WHAT YOU WILL DO: Output every record below exactly.
_ _ _ _ _ _ _
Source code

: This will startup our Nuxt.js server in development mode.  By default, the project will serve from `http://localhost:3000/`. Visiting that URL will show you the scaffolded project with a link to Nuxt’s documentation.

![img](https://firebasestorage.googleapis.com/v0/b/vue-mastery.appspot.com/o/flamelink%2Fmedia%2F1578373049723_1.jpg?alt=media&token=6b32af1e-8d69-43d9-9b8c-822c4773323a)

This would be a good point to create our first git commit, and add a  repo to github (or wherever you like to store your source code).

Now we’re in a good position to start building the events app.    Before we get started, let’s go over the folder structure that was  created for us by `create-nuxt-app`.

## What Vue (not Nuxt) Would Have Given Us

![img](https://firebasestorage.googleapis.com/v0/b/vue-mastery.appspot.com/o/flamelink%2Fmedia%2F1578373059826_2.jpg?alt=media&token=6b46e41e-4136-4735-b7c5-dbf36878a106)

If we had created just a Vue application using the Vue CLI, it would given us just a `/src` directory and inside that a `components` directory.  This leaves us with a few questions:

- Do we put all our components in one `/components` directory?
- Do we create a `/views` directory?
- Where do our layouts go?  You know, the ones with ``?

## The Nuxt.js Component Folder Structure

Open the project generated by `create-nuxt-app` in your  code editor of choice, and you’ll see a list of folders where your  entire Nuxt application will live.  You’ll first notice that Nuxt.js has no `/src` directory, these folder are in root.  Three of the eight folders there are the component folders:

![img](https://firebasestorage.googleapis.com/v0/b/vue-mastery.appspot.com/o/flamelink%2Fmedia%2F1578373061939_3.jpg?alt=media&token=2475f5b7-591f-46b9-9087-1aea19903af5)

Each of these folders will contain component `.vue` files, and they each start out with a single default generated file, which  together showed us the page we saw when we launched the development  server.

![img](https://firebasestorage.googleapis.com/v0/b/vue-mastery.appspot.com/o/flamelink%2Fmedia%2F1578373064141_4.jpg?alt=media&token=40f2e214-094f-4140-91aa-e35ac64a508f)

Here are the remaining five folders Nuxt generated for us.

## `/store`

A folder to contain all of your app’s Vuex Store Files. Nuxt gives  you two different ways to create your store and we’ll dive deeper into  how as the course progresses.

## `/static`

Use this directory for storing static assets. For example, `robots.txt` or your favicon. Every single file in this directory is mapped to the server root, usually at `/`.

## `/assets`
_ _ _ _ _ _ _
ANSWER TO THIS EXERCISE:
Source code

: This will startup our Nuxt.js server in development mode.  By default, the project will serve from `http://localhost:3000/`. Visiting that URL will show you the scaffolded project with a link to Nuxt’s documentation.

![img](https://firebasestorage.googleapis.com/v0/b/vue-mastery.appspot.com/o/flamelink%2Fmedia%2F1578373049723_1.jpg?alt=media&token=6b32af1e-8d69-43d9-9b8c-822c4773323a)

This would be a good point to create our first git commit, and add a  repo to github (or wherever you like to store your source code).

Now we’re in a good position to start building the events app.    Before we get started, let’s go over the folder structure that was  created for us by `create-nuxt-app`.

## What Vue (not Nuxt) Would Have Given Us

![img](https://firebasestorage.googleapis.com/v0/b/vue-mastery.appspot.com/o/flamelink%2Fmedia%2F1578373059826_2.jpg?alt=media&token=6b46e41e-4136-4735-b7c5-dbf36878a106)

If we had created just a Vue application using the Vue CLI, it would given us just a `/src` directory and inside that a `components` directory.  This leaves us with a few questions:

- Do we put all our components in one `/components` directory?
- Do we create a `/views` directory?
- Where do our layouts go?  You know, the ones with ``?

## The Nuxt.js Component Folder Structure

Open the project generated by `create-nuxt-app` in your  code editor of choice, and you’ll see a list of folders where your  entire Nuxt application will live.  You’ll first notice that Nuxt.js has no `/src` directory, these folder are in root.  Three of the eight folders there are the component folders:

![img](https://firebasestorage.googleapis.com/v0/b/vue-mastery.appspot.com/o/flamelink%2Fmedia%2F1578373061939_3.jpg?alt=media&token=2475f5b7-591f-46b9-9087-1aea19903af5)

Each of these folders will contain component `.vue` files, and they each start out with a single default generated file, which  together showed us the page we saw when we launched the development  server.

![img](https://firebasestorage.googleapis.com/v0/b/vue-mastery.appspot.com/o/flamelink%2Fmedia%2F1578373064141_4.jpg?alt=media&token=40f2e214-094f-4140-91aa-e35ac64a508f)

Here are the remaining five folders Nuxt generated for us.

## `/store`

A folder to contain all of your app’s Vuex Store Files. Nuxt gives  you two different ways to create your store and we’ll dive deeper into  how as the course progresses.

## `/static`

Use this directory for storing static assets. For example, `robots.txt` or your favicon. Every single file in this directory is mapped to the server root, usually at `/`.

## `/assets`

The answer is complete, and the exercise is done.